Al contrario dell'opera Italiana, in cui la diversa ripartizione dei vari registri canori caratterizza subito il personaggio, lo identifica immediatamente in buono, cattivo, paterno, amichevole, per Jenufa si hanno i ruoli predominanti che hanno lo stesso registro: sia Jenufa che Kostelnicka sono soprano, credo che sia un voler sottolineare la loro condizione di "figliastre" entrambe, così come Steva e Laca sono tenori, fratellastri tra di loro. La differenziazione dei ruoli si ha dal diverso modo di cantare, dal loro porgersi all'ascoltatore. Jenufa è un opera di sentimenti femminili, è teatro fatto musica, è parola musicata, è un frammentario eppure omogeneo dispiegarsi di sonorità che ti tengono desta l'attenzione, è il dipanarsi di una storia modernissima e straziante, è una commedia verista, è cinema nel teatro e la protagonista principale è senza dubbio Kostelnicka.
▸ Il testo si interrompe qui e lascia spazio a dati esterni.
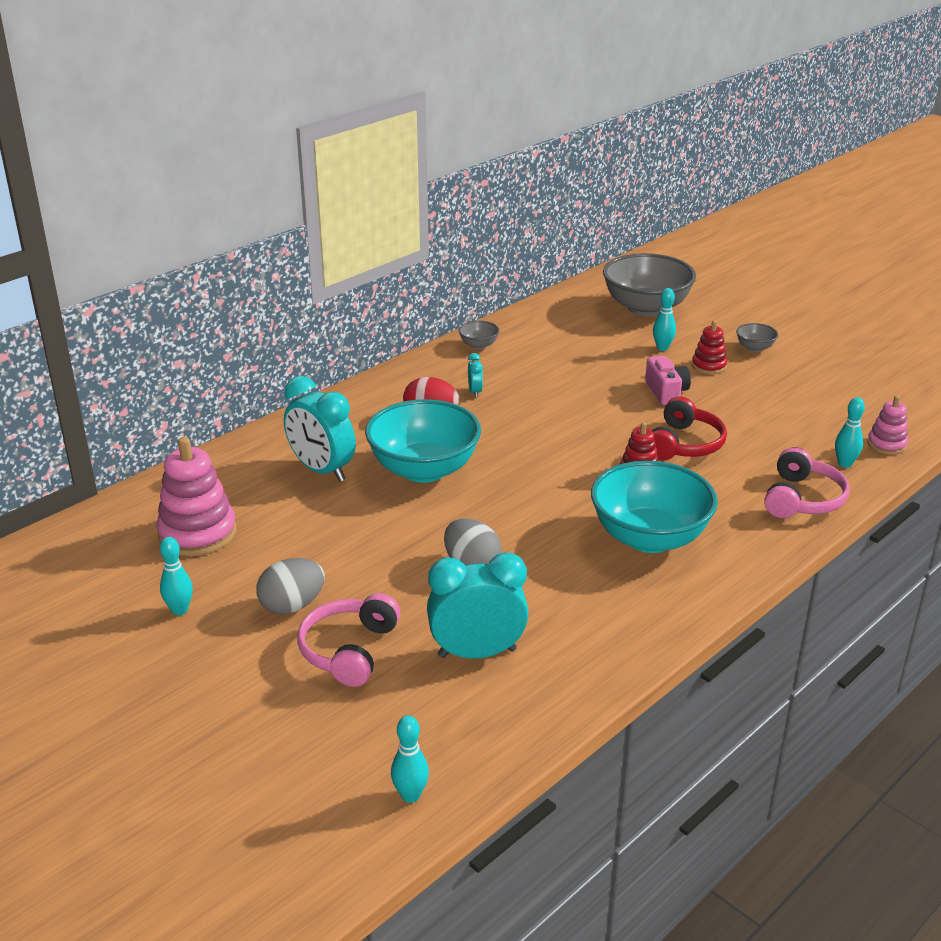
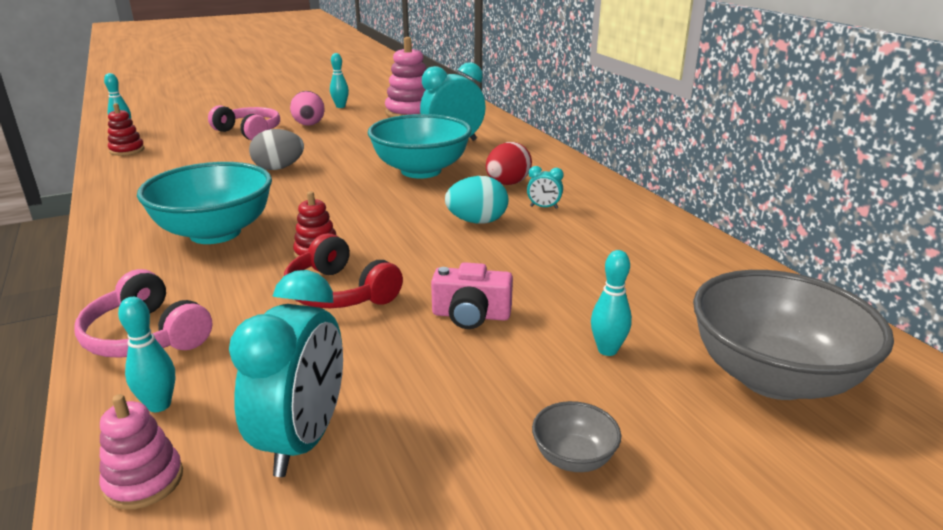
camera: 110 degrees right, 5 degrees down
(292, 606) = (309, 125): grey egg -> pink egg
(477, 653) = (193, 157): turquoise clock -> turquoise clock (303, 440)
(478, 345) = (655, 225): grey bowl -> none
(526, 416) = (477, 221): none -> turquoise egg
(709, 366) = (527, 377): red stacking toy -> red stacking toy (127, 150)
Ieri ho visto per la prima volta una cantante che mi rimarrà nel cuore: Kathryn Harries. Questa signora ha unito a una bellissima voce, sempre ferma pur dovendo spingersi spesso in un registro acuto, una capacità eccezionale di recitazione; è stata veramente Kostelnicka, è stata una donna dura e inaridita dalla vita che non vuole che la figliastra commetta i suoi errori, una donna tormentata che decide di uccidere un bambino per il bene di Jenufa, una donna che recita con il canto, che canta con il corpo. Ha i gesti misurati, il tormento lo leggi nel suo modo di camminare, di muoversi, dalla severità dei suoi atteggiamenti e anche dal suo canto, fermo, risoluto e musicale assieme; a lei sono andate i maggiori applausi.
Jenufa è Patricia Racette, molto brava, bella voce, dolce al confronto di Kostelnicka, amorosa con Steva e sofferente con Laca alla fine dell'opera. Ha straziato il cuore, soprattutto al pubblico femminile, quando si accorge che nella culla il suo bambino non c'è più e si illude che la matrigna lo abbia portato al mulino per farlo vedere a Steva. Ottimi Peter Straka e Torsten Kerl, così come il resto della compagnia. Vorrei anche dire che tutti i personaggi erano fisicamente credibili; attori e non solo cantanti.
Un plauso particolare a Bruno Bartoletti, un direttore che ama questo repertorio e ce lo rende con l'entusiasmo di un ragazzo. Ha anche il sorriso di un ragazzo felice: così mi è apparso quando è salito sul palcoscenico a ringraziare.
Vorrei finire con una frase di Milan Kundera riportata sul programma di sala: "Janàcek ha scoperto il mondo della prosa".